POLITIQUE
12/05/2016 04:15 EDT | Actualisé 12/05/2016 04:18 EDT

Aide médicale à mourir: amendements significatifs en vue au Sénat

KatarzynaBialasiewicz via Getty Images
A doctor breaking the news to his sick patient

Un blocage de l'adoption du projet de loi sur l'aide médicale à mourir au Sénat s'impose de plus en plus comme un scénario plausible.

Le président du comité sénatorial qui poursuivait jeudi sa préétude du projet de loi C-14, Bob Runciman, a soutenu que l'on devait «absolument» s'attendre à ce que le projet de loi subisse des modifications significatives du côté de la chambre haute.

Il semble que plusieurs sénateurs ne soient pas prêts à conserver dans C-14 le critère de mort naturelle raisonnablement prévisible - contesté par des juristes et des représentants du domaine médical -, contrairement à ce qu'ont décidé les libéraux du comité de la Chambre.

C'est le cas du nouveau sénateur du Québec André Pratte, qui aurait lui-même un «gros problème» à donner son aval au projet de loi en l'absence d'un amendement sur le critère.

«On n'est pas rendu à l'étape du conflit ultime. Moi, ma perception, c'est que cette question-là m'apparaît être une question assez fondamentale pour que le Sénat se pose sérieusement la question», a-t-il dit à La Presse Canadienne en marge de la réunion du comité, jeudi matin.

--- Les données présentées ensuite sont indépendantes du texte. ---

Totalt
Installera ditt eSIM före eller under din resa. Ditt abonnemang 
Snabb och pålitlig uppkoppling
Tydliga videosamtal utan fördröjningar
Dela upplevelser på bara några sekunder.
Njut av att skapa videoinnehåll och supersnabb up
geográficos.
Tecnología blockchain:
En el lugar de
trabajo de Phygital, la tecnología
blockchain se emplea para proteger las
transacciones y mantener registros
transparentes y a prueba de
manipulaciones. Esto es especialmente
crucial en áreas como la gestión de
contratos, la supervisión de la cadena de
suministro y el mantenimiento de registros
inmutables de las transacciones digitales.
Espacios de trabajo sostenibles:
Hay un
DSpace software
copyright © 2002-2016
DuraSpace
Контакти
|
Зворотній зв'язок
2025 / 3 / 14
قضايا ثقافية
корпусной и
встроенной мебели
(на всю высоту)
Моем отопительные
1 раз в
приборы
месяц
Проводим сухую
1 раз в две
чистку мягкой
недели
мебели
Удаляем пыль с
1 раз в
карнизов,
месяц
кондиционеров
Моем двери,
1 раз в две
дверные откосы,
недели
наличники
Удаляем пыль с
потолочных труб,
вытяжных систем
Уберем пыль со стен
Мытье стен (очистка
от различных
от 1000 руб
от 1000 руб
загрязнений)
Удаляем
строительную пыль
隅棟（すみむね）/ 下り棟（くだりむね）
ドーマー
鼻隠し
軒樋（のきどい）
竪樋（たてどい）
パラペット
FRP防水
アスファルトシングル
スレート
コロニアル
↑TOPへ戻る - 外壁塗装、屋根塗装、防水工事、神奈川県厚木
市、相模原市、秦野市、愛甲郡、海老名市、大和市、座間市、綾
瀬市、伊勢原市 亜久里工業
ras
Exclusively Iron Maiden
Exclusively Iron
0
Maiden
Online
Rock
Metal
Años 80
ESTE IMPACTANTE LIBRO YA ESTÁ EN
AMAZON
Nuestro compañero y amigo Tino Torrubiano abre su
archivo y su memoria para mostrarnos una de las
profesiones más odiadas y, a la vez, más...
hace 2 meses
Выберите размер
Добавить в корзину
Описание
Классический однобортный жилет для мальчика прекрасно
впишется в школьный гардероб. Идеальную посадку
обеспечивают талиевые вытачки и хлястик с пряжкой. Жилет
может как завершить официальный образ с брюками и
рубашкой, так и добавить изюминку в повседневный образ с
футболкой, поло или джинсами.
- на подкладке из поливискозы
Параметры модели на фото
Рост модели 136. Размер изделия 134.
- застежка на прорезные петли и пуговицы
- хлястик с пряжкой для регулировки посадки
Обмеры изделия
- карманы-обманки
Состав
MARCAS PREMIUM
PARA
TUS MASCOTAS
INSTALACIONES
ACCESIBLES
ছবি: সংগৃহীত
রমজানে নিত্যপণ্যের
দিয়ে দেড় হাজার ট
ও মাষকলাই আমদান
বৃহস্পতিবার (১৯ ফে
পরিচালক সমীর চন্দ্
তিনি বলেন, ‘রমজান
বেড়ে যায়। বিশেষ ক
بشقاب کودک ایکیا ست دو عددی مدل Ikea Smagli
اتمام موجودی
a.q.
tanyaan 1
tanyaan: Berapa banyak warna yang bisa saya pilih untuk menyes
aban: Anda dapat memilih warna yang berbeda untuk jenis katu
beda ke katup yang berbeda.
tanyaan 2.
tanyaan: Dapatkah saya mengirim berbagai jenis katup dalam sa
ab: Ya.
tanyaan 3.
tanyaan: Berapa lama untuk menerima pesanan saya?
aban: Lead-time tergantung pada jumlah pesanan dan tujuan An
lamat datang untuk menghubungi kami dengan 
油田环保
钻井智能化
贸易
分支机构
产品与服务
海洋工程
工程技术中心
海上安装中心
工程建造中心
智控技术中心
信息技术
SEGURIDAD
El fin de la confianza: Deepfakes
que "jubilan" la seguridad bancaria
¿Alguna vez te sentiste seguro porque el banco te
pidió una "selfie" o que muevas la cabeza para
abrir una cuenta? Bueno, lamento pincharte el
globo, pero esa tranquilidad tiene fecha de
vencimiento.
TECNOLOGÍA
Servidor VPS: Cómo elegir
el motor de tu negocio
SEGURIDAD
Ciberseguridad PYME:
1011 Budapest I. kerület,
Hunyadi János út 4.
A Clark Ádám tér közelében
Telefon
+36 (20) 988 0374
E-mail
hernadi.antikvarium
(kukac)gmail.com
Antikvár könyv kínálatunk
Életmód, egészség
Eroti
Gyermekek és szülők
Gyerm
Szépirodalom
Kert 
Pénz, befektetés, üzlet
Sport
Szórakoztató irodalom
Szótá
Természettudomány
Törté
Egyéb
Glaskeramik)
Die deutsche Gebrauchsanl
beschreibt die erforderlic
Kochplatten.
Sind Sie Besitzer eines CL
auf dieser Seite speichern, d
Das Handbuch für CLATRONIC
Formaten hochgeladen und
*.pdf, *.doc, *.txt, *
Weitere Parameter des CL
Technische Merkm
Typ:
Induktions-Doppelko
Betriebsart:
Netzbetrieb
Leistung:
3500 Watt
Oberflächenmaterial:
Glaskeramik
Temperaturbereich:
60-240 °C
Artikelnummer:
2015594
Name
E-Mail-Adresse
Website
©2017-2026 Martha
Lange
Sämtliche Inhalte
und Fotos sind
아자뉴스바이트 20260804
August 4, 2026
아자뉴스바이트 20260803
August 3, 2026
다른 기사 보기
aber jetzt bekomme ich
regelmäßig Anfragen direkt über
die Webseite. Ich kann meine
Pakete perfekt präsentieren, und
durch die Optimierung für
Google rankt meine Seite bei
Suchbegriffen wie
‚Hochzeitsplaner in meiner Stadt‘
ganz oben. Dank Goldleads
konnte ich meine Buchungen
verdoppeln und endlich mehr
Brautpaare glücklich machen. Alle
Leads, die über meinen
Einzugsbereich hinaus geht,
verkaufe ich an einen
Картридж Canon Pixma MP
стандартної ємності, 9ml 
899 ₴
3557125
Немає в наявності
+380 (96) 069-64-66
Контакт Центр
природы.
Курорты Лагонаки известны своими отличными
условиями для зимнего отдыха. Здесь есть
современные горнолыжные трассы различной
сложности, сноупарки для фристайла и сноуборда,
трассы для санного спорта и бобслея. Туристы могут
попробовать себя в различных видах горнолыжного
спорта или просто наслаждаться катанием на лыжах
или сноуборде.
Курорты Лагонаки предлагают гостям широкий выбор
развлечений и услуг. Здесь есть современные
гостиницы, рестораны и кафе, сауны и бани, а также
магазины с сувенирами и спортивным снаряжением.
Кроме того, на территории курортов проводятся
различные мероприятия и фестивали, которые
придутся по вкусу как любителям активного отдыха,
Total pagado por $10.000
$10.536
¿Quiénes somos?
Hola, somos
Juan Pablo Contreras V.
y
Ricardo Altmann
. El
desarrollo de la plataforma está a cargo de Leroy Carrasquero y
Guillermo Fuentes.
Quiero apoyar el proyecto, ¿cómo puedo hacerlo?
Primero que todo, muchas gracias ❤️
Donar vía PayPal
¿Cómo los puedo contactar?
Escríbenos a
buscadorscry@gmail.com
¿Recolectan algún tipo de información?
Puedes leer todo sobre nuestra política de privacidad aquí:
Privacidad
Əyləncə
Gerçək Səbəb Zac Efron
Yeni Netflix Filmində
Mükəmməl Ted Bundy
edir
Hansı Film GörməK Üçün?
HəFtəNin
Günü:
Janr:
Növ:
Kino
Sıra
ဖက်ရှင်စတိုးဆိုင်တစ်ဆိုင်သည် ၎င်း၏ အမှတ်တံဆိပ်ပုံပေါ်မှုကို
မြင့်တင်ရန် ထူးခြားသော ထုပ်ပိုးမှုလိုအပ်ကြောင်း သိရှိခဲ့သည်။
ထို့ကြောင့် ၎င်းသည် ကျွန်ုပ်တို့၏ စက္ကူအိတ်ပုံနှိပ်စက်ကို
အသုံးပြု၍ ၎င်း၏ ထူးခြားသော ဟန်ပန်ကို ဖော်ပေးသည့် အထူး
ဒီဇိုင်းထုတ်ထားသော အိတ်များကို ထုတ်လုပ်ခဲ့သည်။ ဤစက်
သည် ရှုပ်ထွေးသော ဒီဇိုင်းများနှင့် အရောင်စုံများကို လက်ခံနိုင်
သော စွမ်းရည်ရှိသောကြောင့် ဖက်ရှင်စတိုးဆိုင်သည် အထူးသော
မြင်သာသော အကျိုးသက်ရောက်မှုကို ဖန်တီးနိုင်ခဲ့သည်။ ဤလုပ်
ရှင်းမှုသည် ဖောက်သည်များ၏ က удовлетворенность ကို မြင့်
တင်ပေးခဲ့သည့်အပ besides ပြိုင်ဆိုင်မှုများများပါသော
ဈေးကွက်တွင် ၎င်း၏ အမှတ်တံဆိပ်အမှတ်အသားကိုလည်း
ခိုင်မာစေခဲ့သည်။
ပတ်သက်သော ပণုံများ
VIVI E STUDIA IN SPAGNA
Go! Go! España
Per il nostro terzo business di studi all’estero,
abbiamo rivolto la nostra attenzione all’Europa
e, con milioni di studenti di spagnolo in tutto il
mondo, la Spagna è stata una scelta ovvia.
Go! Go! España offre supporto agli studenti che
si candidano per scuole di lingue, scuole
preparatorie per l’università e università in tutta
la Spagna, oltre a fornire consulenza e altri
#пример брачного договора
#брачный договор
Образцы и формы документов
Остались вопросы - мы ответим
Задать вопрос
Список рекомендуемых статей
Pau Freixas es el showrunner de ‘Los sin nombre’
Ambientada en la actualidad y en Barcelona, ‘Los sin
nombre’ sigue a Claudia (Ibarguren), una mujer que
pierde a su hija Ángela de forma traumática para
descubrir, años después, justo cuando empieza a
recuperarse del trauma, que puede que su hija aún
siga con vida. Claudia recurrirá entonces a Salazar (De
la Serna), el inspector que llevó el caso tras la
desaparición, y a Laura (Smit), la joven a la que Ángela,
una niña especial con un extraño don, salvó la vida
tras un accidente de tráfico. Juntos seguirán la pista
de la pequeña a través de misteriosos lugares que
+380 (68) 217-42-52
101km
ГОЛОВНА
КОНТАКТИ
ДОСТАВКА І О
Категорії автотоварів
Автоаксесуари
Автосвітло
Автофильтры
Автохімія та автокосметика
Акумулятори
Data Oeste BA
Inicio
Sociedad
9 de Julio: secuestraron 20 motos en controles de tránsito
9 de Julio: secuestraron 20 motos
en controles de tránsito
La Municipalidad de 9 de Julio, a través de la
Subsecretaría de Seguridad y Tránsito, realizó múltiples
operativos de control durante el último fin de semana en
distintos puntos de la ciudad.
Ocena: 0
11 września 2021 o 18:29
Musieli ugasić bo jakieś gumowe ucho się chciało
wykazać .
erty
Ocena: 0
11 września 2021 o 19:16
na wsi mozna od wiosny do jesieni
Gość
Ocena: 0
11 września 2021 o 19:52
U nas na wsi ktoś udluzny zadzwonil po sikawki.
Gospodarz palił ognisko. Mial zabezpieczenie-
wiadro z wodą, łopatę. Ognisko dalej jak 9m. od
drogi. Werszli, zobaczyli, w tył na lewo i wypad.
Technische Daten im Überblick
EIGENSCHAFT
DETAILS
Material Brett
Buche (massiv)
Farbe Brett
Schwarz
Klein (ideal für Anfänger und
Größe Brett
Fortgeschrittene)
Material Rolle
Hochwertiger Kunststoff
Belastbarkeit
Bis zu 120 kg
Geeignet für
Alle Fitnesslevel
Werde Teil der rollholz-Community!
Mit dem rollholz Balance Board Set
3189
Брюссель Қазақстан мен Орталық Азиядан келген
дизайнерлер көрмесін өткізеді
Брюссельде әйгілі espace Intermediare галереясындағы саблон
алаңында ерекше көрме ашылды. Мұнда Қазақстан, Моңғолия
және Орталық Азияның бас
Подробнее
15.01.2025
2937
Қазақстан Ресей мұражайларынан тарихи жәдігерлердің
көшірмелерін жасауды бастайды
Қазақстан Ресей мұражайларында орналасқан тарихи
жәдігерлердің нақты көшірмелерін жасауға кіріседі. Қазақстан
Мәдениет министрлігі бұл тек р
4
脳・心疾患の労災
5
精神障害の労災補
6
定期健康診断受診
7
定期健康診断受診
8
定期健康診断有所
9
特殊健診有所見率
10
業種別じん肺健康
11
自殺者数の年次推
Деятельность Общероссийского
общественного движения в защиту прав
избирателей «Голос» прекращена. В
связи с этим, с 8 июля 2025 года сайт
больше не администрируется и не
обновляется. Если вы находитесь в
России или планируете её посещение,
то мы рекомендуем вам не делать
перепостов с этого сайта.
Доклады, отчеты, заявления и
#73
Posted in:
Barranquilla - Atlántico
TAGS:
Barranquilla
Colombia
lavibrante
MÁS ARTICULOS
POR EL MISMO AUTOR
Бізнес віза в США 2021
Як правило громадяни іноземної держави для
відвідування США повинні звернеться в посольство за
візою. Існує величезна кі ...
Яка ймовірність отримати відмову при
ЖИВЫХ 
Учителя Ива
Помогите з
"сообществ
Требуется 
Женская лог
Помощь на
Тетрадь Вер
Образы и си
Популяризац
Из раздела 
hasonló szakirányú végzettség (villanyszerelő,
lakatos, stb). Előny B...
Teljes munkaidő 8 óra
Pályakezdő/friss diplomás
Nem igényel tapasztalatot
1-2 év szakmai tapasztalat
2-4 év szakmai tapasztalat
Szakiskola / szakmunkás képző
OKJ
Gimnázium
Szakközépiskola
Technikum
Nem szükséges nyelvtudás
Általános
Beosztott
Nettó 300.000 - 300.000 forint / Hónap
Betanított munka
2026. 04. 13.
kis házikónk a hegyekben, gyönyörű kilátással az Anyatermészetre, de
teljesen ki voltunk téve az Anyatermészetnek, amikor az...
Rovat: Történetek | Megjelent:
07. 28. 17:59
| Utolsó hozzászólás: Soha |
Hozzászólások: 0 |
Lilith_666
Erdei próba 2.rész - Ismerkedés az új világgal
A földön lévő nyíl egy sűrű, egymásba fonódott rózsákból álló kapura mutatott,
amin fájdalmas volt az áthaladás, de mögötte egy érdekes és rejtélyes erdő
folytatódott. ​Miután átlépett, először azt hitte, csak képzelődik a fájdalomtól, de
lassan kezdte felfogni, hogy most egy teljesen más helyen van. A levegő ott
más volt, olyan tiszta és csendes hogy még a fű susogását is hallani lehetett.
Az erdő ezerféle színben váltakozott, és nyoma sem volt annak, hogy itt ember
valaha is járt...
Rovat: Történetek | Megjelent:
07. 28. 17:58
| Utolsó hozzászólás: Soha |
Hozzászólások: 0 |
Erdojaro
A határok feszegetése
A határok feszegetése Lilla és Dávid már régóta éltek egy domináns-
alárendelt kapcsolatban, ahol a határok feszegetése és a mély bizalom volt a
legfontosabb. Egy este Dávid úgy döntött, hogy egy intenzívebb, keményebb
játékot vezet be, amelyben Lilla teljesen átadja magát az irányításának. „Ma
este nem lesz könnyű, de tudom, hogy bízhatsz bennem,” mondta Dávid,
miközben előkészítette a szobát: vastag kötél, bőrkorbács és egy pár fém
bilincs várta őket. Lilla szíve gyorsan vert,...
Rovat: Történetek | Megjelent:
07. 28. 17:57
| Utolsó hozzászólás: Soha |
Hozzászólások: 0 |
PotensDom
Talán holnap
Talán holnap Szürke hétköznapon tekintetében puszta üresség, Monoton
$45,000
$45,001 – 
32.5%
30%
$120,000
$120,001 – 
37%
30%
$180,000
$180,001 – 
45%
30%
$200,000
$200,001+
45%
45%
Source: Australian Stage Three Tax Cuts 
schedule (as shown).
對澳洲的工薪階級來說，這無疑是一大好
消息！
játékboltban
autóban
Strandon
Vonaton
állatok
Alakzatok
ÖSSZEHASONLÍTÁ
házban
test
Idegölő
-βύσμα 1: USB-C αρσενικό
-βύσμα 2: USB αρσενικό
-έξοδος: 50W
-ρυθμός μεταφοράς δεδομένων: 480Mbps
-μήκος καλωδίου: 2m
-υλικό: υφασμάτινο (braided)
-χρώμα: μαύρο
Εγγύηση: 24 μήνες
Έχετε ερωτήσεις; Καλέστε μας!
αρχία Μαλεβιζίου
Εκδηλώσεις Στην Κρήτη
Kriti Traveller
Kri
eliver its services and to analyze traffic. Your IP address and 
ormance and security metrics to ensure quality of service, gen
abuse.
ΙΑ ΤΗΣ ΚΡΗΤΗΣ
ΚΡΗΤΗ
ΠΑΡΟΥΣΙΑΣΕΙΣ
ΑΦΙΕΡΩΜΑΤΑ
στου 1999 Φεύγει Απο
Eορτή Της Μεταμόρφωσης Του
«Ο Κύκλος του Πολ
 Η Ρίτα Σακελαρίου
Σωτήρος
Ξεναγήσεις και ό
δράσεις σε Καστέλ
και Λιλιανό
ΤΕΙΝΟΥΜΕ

La Chambre des communes devrait idéalement avoir le dernier mot sur les projets de loi, «sauf quand il s'agit d'une question de droits fondamentaux», l'une des «fonctions premières» du Sénat étant de protéger ces droits, en particulier ceux des minorités, a par ailleurs plaidé M. Pratte.

Ses collègues sénateurs libéraux indépendants Serge Joyal et James Cowan ont tous deux prévenu la semaine dernière qu'une absence de loi sur l'aide médicale à mourir leur semblait préférable à une loi boiteuse.

Le comité de la justice et des droits de la personne de la Chambre a bouclé mercredi son étude détaillée de C-14, après un peu plus de dix heures de travaux. Des amendements ont été apportés au projet de loi, mais rien de substantiel n'a été modifié.

Critique acerbe du CMQ

Au concert de critiques sur le projet de loi s'est par ailleurs ajoutée celle du Collège des médecins du Québec (CMQ), qui a passé à la moulinette le projet de loi sur l'aide médicale à mourir concocté par le gouvernement libéral.

Le secrétaire de l'ordre professionnel, le docteur Yves Robert, accuse carrément les législateurs fédéraux de «se contreficher des médecins» dans ce dossier pourtant extrêmement délicat.

«Le problème qui nous choque, nous, c'est que ça règle peut-être le problème politique, mais ça ne règle pas la question et le problème pour les médecins qui sont sur le terrain et qui ont à gérer des vrais cas», a-t-il reproché en entrevue téléphonique avec La Presse Canadienne.

Le docteur Robert a cité en exemple le critère de la mort naturelle raisonnablement prévisible, une notion tout simplement «ininterprétable» qui ne revêt par ailleurs «aucune connotation clinique pour un médecin».

Le médecin gériatre David Lussier abonde dans le même sens, faisant valoir qu'une erreur d'interprétation du critère est lourde de conséquences pour les professionnels de la santé.

«Disons que moi, j'interprète le critère d'une certaine façon, mais que j'ai tort, les implications sont graves. Ça veut dire que les exemptions du Code criminel ne s'appliquent pas, donc que je peux être condamné à deux ans de prison», a-t-il exposé.

«C'est grave! Au Québec, c'est une mesure disciplinaire du Collège des médecins. Mais au fédéral, c'est une accusation criminelle. Les médecins ne voudront pas s'embarquer là-dedans, c'est sûr», a enchaîné le docteur Lussier.

Le secrétaire du CMQ est d'avis qu'il serait «beaucoup moins compliqué», pour les médecins du Québec, «de ne pas avoir de loi fédérale que d'en avoir une».

Car la mesure législative qu'espèrent faire adopter les libéraux se situe selon lui «quelque part dans une zone nébuleuse entre le jugement de la Cour suprême et la loi du Québec (sur les soins de fin de vie), sans critères d'interprétation».

Et ultimement, ce sont les médecins qui vont écoper, a-t-il regretté.

«Le fardeau, au bout de la ligne, n'est pas sur les épaules des législateurs. Le fardeau va être sur les épaules des médecins. Ce sont eux qui vont être pris avec les cas et avec les demandes», a-t-il lâché.